Remember my story about Buildmart? Well, after getting his factory up and running and experiencing significant trials, Daniel finally got his big break. He won a $6 million government contract to build all of the police housing units in Nairobi. His angel investors were very excited. But we gave that loan in 2012 as a three-year loan. It is now 2019, seven years later, and we are still waiting. Years of delayed payments and false promises from the government about fulfilling his contract have meant that Daniel is only just now completing the work. So, here is the ninth lesson:
Lesson 9: It took seven days to bring down the wall of Jericho, seven years and counting to support one business
We must remember that our programme is not going to be long enough to support entrepreneurs through the many challenges ahead. Does that mean that our programmes need to be seven years long? Not necessarily. But it does mean that we need to figure out how to support entrepreneurs after they leave the nest. Sometimes this can be through our own alumni programming, and sometimes it can be by partnering with other organisations that are already working downstream. After all, we know many hands make light work.

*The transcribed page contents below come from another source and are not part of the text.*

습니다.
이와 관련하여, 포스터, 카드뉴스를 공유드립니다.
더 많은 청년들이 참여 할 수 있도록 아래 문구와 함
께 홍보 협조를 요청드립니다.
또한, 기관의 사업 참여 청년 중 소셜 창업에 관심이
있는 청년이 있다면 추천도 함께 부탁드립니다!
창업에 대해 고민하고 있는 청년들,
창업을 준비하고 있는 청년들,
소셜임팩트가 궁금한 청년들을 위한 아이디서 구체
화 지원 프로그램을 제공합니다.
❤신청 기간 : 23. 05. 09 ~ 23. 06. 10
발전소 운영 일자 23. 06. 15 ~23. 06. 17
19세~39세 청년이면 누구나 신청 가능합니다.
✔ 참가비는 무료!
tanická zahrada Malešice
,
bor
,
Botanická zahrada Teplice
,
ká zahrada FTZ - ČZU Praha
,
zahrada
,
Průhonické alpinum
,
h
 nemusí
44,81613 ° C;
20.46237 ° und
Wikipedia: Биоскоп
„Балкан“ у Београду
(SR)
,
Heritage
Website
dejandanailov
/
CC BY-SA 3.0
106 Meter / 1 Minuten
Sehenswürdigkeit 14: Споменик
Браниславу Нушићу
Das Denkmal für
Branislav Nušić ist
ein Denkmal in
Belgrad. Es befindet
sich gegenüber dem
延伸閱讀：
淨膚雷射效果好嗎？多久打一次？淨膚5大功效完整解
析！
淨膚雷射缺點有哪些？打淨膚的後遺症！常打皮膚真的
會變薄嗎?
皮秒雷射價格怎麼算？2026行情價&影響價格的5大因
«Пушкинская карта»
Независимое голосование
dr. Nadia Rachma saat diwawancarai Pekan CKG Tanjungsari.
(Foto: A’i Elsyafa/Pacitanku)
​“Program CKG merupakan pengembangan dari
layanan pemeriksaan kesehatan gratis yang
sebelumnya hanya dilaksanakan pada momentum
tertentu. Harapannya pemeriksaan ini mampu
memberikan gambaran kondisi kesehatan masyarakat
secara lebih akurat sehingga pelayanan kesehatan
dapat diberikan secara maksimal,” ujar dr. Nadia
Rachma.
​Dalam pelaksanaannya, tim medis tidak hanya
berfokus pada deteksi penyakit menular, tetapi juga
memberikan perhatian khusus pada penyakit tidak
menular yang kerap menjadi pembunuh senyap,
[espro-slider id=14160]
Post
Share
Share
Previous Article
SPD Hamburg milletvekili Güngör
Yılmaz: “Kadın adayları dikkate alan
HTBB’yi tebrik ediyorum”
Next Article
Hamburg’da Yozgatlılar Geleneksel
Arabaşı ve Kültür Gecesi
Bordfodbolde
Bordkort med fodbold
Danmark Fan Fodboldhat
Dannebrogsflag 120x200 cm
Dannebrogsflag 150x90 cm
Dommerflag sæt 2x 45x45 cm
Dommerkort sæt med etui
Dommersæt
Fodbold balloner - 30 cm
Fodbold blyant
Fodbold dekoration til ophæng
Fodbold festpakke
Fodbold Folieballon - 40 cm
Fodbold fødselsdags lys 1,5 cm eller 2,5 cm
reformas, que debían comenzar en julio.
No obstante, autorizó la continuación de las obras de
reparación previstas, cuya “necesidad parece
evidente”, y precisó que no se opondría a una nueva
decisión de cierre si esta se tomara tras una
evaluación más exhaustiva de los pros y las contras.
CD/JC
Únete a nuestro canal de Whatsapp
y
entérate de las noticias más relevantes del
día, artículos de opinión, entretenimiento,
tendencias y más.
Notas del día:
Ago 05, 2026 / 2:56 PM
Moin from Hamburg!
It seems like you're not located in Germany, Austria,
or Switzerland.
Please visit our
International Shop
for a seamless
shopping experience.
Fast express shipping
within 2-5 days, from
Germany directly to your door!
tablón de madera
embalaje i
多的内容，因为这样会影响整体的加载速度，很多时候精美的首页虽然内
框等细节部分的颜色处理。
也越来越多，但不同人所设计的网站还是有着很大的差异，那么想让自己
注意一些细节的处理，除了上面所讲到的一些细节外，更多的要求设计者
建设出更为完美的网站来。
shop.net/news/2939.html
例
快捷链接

So, in late 2017, after having my second child, I transitioned from Executive Director to being on the board of Sinapis, and I was extremely lucky to find two amazing leaders to pass the baton to. When I transitioned, many people asked me how I wanted to see us achieve our vision of accelerating 10,000 Kingdom entrepreneurs globally. This is the number of entrepreneurs we feel we need worldwide to solidify a movement and provide a tipping point. My answer for that is simple:
Lesson 10: Serving a movement is better than creating an empire
My vision for Sinapis is that we would help to catalyse a movement of faith-based accelerators that want to support Kingdom entrepreneurs worldwide. To prove it, here is an opportunity to join us on this adventure. After getting requests for years to license our curriculum, we have designed a programme just for that purpose. We are actively looking for individuals or organisations that want to start or grow a faith-based accelerator in their own communities to empower God-glorifying enterprises around the world. We are looking for those that have a heart for our mission, have the deep business skills required to effectively train entrepreneurs with the curriculum, have intimate knowledge of the region where they want to launch, have the ability to raise the funding to get the programme started and to sustain it, and are committing to longer term presence, not just a “fly in” approach. But, we aren’t just looking for people that want to solely copy our programme as it is. Instead we really want fellow creators, people that will create new value and in return share their knowledge back with us and with others.
We will give the selected groups access to all 40 modules of our curriculum, toolkits where we provide step-by-step guidance on how to do all parts of the programme, and a community of like-minded people that want to share resources, knowledge, and pray for each other so that we can all grow faster together. We invite anyone that is interested to get in touch at email@example.com.
I am going to end this article just by saying that even if you are not interested in creating a faith-based accelerator, I hope that you will take this opportunity to figure out what your role is in this greater movement of business as mission. I remember reading a fantastic quote (and wish I could remember the author!) that said “If Satan is winning the battle for the marketplace, it is because we (Christian business people) are sitting on the sidelines and watching.” So, my question to you is: will you continue to watch on the sidelines or will you join us?